Gewässerverband Unterlauf Stör
Naturschutz und Gewässerunterhaltung - wie vereinen?
In früheren Zeiten wurde bei Gräben, Bächen und Flüssen der Fokus auf die Funktion der Entwässerung gerichtet - möglichst schnelles Abfließen von Oberflächenwasser.
Im Laufe der Zeit rückten aber die Aspekte von Landschafts- und Naturschutz immer weiter in den Vordergrund.
Der Schutz der Gewässer als Lebensraum für Pflanzen und Tiere gewinnt auf europäischer Ebene an Bedeutung. Aus diesem Grund wurde sich auf die Gewässerschutzpolitik fokussiert. Am 22. Dezember 2000 wurde eine neue EG- Wasserrahmrichtlinie (WRRL) verabschiedet.

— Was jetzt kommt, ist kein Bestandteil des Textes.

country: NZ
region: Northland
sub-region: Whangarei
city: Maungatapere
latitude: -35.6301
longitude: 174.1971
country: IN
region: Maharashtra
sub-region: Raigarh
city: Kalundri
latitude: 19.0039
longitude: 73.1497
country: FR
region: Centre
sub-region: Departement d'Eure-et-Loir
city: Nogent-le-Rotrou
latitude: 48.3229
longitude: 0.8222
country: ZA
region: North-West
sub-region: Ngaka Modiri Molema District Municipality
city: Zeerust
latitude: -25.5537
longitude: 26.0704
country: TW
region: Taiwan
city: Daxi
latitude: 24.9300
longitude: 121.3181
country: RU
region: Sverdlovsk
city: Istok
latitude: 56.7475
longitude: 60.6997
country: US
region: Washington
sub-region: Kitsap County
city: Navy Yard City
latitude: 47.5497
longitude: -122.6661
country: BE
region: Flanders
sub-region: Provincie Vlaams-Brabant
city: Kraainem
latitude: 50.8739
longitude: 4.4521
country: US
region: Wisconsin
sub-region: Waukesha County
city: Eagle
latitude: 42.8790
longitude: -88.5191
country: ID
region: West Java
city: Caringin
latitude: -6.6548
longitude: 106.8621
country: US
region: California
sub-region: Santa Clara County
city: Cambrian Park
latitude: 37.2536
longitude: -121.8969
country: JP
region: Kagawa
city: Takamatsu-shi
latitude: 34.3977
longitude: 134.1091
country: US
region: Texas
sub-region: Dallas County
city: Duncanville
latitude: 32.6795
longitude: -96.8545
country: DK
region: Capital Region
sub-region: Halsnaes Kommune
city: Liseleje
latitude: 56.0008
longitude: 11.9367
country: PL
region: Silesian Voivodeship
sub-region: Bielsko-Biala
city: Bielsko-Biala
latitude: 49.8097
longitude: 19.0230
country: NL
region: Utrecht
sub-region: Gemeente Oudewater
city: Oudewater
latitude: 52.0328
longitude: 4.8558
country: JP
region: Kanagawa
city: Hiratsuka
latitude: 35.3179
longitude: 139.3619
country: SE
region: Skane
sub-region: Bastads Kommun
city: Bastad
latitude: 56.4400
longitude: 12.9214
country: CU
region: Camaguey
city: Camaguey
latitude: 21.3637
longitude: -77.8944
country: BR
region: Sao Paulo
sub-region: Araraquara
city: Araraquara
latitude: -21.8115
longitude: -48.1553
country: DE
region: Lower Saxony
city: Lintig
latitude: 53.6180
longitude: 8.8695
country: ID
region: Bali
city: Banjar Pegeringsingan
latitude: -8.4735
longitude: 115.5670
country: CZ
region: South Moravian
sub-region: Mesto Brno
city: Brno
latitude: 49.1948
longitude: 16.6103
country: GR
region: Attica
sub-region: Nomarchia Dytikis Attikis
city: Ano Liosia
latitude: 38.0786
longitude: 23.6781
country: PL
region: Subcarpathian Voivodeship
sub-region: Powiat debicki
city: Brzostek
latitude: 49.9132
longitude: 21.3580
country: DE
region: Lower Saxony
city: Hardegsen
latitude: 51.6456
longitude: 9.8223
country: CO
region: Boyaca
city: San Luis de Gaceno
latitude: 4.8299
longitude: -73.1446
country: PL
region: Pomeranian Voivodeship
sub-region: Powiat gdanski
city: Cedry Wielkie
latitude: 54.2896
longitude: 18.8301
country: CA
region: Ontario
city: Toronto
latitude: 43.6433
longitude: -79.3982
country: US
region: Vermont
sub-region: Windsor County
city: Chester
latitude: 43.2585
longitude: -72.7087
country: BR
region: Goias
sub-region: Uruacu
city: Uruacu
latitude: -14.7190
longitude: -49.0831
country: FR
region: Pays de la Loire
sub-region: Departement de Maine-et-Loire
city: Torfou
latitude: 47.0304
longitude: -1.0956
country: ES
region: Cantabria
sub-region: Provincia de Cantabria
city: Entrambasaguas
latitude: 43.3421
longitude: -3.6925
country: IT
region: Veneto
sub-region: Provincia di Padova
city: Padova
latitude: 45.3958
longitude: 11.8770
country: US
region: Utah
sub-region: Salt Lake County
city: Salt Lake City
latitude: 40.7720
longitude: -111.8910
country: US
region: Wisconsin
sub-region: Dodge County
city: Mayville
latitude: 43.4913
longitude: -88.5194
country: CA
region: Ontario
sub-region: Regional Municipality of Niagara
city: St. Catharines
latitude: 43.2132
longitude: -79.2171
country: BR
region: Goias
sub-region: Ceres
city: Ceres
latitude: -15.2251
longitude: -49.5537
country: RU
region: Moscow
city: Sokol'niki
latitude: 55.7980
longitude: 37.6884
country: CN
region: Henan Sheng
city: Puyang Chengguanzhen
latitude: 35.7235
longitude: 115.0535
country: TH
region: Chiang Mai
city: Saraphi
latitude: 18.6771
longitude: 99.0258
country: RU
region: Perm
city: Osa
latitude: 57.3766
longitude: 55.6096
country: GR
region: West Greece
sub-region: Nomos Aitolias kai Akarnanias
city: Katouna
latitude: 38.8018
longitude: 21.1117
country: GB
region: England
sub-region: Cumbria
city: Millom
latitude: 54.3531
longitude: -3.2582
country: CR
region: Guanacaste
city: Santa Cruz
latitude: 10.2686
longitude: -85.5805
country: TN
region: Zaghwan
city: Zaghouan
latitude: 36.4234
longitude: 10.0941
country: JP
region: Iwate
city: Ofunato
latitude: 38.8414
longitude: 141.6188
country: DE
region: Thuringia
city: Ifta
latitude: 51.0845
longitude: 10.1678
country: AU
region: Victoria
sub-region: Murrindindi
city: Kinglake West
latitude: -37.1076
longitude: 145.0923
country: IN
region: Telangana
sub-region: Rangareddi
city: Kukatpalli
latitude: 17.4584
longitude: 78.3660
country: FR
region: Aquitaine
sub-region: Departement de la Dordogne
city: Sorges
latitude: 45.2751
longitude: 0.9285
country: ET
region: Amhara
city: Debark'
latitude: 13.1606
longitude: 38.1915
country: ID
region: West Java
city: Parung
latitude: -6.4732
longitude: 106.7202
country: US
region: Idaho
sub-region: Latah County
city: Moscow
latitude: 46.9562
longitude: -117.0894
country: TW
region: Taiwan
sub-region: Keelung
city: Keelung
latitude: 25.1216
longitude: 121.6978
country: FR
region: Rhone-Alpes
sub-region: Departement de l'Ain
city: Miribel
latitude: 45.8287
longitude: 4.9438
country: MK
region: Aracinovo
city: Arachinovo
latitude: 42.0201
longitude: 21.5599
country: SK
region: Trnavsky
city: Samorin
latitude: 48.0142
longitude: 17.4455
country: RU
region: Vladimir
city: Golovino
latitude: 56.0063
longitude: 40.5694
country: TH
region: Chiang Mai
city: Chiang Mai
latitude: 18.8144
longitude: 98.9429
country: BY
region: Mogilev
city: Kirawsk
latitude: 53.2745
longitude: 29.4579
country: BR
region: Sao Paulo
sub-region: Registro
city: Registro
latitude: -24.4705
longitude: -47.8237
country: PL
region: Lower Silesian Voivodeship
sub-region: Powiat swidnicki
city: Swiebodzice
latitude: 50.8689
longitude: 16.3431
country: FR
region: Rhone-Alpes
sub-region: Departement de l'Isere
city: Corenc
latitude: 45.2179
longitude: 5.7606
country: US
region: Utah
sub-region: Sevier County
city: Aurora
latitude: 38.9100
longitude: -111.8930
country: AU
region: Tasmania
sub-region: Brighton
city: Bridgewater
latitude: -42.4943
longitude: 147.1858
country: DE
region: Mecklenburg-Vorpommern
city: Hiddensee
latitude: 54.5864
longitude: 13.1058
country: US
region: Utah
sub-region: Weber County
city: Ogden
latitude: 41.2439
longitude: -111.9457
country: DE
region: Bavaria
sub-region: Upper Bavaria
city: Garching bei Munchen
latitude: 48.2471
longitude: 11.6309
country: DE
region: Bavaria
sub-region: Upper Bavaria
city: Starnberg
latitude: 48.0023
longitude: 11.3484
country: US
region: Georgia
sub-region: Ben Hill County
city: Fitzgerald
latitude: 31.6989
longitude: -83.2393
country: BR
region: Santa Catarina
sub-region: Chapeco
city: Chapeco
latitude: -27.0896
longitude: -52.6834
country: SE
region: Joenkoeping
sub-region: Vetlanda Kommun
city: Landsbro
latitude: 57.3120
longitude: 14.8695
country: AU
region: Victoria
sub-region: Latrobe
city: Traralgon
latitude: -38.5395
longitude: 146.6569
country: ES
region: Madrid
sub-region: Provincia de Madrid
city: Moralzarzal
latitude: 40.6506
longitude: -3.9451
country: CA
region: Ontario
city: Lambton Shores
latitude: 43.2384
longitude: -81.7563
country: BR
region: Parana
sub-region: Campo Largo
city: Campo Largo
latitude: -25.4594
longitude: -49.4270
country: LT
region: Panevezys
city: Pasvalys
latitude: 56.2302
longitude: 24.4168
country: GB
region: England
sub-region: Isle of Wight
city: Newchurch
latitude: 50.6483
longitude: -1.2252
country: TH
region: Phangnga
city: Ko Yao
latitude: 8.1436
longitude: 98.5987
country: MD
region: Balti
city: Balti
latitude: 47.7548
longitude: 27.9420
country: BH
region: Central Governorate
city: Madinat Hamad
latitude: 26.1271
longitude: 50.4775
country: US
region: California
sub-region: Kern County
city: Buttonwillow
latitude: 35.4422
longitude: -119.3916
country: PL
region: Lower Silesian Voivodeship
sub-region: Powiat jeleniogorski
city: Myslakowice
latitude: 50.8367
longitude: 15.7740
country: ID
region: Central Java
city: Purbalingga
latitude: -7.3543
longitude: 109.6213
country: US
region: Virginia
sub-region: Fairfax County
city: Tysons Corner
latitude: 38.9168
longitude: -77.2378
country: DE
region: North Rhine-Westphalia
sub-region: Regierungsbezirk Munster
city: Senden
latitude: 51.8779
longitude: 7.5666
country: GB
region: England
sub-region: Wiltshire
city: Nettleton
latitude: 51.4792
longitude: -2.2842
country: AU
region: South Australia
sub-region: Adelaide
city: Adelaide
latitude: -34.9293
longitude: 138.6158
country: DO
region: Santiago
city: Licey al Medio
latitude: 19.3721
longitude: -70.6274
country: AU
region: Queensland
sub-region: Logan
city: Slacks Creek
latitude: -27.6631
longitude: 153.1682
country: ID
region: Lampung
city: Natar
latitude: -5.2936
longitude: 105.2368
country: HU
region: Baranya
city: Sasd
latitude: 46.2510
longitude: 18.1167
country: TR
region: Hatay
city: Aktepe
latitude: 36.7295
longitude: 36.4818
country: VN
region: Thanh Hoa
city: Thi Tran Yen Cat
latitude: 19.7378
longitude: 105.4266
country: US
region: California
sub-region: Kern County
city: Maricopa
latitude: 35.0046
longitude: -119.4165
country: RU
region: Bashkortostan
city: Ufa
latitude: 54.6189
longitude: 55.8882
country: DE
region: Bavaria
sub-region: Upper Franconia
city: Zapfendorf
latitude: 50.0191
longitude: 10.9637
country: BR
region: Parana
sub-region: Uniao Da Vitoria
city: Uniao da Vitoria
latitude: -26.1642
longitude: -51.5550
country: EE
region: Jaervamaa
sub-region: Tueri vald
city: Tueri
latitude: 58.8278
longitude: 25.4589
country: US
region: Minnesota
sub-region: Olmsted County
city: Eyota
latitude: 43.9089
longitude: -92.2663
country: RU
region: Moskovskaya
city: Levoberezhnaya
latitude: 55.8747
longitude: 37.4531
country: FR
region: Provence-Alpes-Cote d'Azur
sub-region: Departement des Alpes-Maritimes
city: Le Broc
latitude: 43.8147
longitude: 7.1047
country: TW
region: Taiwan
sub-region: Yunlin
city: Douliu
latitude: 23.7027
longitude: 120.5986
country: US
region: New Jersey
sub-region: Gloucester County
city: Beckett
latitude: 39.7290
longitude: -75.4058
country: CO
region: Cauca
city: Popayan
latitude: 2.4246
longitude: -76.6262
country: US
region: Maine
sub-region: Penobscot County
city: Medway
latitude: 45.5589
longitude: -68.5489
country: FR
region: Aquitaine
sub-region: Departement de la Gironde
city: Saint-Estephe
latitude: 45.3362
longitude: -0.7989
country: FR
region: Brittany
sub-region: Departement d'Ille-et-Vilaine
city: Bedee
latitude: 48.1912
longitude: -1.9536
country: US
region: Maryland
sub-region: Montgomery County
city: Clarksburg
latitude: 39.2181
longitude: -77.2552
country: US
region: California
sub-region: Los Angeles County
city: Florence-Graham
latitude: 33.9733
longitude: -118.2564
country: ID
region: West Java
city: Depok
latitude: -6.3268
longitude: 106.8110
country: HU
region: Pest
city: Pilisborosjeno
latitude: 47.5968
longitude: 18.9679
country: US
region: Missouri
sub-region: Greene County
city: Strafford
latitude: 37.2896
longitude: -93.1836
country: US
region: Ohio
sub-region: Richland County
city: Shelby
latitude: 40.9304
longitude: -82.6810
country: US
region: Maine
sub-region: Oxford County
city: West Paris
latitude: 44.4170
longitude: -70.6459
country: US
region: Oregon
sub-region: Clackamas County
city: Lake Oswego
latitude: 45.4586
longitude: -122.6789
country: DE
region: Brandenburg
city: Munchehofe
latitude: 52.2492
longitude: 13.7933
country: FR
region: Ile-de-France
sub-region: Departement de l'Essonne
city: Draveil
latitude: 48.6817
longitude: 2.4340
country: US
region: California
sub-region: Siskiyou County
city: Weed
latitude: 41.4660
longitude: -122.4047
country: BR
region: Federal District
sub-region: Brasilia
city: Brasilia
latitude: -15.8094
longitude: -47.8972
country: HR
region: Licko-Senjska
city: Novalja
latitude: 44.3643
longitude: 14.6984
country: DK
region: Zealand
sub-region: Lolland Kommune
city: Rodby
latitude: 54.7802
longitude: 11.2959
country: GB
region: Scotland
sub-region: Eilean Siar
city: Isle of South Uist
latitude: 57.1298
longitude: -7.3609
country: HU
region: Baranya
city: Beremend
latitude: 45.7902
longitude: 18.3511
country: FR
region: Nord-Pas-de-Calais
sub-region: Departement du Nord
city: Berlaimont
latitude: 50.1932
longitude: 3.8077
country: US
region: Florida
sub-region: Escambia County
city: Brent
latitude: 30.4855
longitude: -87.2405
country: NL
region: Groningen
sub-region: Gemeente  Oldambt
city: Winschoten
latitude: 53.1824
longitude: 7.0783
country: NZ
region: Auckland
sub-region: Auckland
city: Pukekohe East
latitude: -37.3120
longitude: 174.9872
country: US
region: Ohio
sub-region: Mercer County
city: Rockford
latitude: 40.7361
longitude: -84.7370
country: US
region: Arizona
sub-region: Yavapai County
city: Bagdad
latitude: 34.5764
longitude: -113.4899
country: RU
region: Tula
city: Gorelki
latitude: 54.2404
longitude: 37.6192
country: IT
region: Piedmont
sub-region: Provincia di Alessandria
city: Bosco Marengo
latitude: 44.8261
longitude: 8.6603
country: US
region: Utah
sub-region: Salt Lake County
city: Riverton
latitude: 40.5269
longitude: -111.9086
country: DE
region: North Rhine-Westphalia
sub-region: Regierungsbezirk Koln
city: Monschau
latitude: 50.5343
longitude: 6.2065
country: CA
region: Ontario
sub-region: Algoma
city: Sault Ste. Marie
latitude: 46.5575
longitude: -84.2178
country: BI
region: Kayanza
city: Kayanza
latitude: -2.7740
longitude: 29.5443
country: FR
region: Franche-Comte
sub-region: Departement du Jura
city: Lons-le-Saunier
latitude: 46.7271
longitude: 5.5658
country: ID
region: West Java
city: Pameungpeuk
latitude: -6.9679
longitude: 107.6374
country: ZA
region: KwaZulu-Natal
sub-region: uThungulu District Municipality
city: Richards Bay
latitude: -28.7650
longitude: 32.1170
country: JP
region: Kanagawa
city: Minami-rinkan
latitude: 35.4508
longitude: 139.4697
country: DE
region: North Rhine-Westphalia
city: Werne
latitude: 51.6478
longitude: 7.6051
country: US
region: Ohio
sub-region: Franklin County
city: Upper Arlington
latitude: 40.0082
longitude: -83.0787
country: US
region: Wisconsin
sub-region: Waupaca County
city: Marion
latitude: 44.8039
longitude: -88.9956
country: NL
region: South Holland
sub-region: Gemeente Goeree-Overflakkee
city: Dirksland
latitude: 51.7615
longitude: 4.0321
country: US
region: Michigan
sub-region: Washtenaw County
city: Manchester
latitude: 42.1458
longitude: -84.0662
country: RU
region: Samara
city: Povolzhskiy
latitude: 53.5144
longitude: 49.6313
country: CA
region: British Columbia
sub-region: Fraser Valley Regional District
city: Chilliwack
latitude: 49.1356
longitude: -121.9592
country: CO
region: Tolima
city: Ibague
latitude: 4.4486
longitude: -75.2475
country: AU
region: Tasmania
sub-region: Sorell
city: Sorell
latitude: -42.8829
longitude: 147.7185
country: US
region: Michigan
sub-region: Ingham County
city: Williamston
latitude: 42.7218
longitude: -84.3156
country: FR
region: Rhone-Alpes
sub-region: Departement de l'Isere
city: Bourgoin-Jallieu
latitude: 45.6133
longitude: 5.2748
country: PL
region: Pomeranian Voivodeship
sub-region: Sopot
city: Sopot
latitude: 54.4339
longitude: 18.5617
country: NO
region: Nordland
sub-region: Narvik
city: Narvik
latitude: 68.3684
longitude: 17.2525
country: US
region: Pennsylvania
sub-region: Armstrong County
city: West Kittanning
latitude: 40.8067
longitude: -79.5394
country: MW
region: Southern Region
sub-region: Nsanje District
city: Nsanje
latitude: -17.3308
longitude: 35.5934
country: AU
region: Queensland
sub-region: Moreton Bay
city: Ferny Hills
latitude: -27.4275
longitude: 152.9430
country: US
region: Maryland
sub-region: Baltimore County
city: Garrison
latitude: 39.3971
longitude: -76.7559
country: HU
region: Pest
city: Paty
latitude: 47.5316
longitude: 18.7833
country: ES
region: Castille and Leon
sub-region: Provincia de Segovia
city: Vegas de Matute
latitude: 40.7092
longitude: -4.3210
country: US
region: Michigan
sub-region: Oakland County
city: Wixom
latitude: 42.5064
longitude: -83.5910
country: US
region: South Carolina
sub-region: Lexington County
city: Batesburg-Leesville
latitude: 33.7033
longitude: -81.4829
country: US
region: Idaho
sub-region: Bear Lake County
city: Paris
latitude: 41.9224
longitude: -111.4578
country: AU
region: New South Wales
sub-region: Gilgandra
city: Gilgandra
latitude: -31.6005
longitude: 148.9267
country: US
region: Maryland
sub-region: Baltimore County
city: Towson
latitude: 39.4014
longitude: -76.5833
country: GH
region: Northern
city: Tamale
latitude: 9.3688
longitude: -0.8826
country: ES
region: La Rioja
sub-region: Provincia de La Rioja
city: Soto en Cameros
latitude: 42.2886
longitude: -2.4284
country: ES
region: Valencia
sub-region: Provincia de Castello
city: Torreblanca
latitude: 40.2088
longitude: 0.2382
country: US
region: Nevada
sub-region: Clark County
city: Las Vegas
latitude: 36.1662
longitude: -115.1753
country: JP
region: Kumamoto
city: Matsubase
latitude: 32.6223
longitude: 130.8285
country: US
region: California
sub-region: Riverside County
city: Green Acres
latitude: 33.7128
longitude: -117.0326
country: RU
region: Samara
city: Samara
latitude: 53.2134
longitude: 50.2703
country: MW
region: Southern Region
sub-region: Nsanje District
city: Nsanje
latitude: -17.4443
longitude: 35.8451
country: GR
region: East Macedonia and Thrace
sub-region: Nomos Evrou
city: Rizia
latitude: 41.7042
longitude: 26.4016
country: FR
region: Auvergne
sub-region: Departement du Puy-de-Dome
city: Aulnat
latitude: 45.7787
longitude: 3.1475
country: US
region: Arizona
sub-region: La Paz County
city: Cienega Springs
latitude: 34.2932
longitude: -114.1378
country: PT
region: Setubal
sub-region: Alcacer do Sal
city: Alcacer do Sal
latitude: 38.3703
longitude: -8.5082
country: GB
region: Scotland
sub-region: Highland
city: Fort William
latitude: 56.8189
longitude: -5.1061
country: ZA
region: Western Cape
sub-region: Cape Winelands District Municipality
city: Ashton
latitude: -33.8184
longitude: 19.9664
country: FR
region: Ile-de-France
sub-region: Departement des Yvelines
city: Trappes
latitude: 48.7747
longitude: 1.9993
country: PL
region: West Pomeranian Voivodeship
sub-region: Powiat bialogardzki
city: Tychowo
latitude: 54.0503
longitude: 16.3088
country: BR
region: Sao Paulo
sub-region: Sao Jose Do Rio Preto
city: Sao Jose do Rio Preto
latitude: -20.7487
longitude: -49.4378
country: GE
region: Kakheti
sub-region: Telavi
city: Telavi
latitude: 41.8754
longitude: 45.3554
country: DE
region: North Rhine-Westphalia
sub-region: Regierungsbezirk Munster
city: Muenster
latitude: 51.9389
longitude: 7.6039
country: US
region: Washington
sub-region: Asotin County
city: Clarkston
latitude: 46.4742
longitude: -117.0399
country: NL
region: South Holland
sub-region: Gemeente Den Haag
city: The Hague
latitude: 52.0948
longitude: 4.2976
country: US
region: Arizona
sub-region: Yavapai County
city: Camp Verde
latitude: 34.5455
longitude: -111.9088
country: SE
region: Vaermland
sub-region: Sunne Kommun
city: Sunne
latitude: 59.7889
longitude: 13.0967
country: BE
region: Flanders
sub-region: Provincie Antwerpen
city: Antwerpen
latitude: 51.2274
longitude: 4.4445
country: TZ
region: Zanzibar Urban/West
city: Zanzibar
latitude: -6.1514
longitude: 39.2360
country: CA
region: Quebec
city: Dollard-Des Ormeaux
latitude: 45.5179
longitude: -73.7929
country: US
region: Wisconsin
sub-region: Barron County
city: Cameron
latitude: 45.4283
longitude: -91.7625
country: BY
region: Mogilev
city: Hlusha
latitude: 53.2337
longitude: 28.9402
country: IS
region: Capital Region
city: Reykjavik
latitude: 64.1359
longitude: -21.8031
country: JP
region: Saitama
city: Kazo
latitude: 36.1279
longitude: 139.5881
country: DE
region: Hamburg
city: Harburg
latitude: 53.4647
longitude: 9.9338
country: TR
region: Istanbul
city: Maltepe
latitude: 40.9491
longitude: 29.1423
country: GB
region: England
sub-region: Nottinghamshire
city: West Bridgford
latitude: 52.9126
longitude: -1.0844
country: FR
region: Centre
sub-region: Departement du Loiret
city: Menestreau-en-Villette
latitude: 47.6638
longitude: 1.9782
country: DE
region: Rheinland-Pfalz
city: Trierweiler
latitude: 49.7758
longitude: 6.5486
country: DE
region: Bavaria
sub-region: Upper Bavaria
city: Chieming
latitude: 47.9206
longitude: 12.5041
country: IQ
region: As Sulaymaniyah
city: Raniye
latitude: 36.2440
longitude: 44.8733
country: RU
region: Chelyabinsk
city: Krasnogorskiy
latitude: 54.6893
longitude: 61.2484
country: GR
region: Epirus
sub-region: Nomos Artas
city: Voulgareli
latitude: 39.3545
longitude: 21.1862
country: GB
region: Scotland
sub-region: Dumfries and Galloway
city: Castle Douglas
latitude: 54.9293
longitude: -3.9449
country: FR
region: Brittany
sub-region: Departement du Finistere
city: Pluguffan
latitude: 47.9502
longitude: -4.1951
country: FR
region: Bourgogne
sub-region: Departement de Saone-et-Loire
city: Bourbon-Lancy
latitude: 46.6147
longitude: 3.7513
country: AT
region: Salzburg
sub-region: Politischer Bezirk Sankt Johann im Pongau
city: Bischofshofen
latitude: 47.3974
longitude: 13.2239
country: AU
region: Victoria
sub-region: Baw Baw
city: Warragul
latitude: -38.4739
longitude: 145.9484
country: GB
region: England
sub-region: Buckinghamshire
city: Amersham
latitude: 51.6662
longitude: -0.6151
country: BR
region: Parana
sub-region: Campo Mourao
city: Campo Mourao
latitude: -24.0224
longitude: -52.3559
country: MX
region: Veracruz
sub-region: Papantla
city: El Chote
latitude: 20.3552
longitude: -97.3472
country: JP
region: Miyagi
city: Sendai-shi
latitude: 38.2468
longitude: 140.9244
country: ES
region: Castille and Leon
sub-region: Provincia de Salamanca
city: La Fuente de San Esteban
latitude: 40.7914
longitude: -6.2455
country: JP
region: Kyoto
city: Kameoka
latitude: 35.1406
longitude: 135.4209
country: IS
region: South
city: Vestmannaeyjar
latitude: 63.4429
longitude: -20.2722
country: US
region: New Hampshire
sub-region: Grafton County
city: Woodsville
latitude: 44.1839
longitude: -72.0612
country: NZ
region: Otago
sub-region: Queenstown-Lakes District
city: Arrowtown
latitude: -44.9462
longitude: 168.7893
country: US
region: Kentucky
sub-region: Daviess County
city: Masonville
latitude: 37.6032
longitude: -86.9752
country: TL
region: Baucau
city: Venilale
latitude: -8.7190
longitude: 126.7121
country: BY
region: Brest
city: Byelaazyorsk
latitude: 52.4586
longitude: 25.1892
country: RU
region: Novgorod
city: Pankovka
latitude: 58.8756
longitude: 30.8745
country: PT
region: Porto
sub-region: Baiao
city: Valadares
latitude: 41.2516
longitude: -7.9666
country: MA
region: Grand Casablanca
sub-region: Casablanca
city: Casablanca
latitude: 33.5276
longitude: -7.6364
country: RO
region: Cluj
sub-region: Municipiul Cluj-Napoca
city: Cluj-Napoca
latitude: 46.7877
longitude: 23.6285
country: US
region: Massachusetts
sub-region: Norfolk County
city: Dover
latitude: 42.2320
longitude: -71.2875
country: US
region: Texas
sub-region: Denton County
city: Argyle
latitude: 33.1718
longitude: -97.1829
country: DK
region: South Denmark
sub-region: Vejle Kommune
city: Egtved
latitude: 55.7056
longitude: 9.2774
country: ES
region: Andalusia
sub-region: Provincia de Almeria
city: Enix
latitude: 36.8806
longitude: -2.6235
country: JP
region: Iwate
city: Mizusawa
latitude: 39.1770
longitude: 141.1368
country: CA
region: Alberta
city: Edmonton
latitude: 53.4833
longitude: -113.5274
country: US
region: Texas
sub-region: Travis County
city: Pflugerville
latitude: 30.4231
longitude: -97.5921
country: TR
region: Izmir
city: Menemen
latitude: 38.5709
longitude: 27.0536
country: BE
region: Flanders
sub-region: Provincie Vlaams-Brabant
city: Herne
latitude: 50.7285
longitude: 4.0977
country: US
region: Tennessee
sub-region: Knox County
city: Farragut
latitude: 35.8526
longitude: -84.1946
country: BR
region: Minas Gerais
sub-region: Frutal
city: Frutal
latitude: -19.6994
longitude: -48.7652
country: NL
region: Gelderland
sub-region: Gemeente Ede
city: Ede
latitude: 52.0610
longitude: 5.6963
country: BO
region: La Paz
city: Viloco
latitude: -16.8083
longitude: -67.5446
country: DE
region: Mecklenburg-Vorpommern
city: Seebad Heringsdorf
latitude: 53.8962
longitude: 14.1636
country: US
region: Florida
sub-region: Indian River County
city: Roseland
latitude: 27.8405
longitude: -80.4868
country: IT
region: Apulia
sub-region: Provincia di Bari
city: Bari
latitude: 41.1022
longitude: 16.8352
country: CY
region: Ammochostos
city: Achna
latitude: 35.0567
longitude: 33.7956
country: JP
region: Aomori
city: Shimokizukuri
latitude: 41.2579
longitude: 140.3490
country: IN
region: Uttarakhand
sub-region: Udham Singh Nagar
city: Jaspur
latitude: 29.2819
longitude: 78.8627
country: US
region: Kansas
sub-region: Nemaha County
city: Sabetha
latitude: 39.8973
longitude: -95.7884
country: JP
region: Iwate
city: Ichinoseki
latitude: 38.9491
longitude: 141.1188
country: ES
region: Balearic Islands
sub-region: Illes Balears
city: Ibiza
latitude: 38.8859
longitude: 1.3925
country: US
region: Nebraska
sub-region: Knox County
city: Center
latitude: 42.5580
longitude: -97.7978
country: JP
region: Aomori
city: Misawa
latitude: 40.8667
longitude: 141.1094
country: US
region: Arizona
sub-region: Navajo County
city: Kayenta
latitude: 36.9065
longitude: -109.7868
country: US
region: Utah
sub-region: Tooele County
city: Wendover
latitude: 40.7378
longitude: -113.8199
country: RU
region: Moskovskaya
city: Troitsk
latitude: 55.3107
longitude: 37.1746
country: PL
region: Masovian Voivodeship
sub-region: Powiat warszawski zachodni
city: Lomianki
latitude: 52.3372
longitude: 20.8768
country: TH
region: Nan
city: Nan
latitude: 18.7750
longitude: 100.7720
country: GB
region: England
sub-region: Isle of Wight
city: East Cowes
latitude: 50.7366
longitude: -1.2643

Diese gilt für alle Gewässer Europas: Oberflächengewässer, Übergangs- und Küstengewässer und auch für das Grundwasser.
Die etwa 500 Wasser-und Bodenverbänden in Schleswig-Holstein haben sich zu 33 Arbeitsgruppen zusammengeschlossen. In diesen werden nach den gegebenen Möglichkeiten die Vorgaben der Wasserrahmrichtlinien umgesetzt.
Das Leitbild der WRRL ist die Wiederherstellung des natürlichen Zustands der Gewässer- natürliche Vielfalt und Fülle. Im Hinblick auf die hohe Besiedlungsdichte, die Landbewirtschaftung und die vielfältige Nutzung der Gewässer, stellt die Verwirklichung der gesetzten Ziele eine immerwährende Herausforderung dar.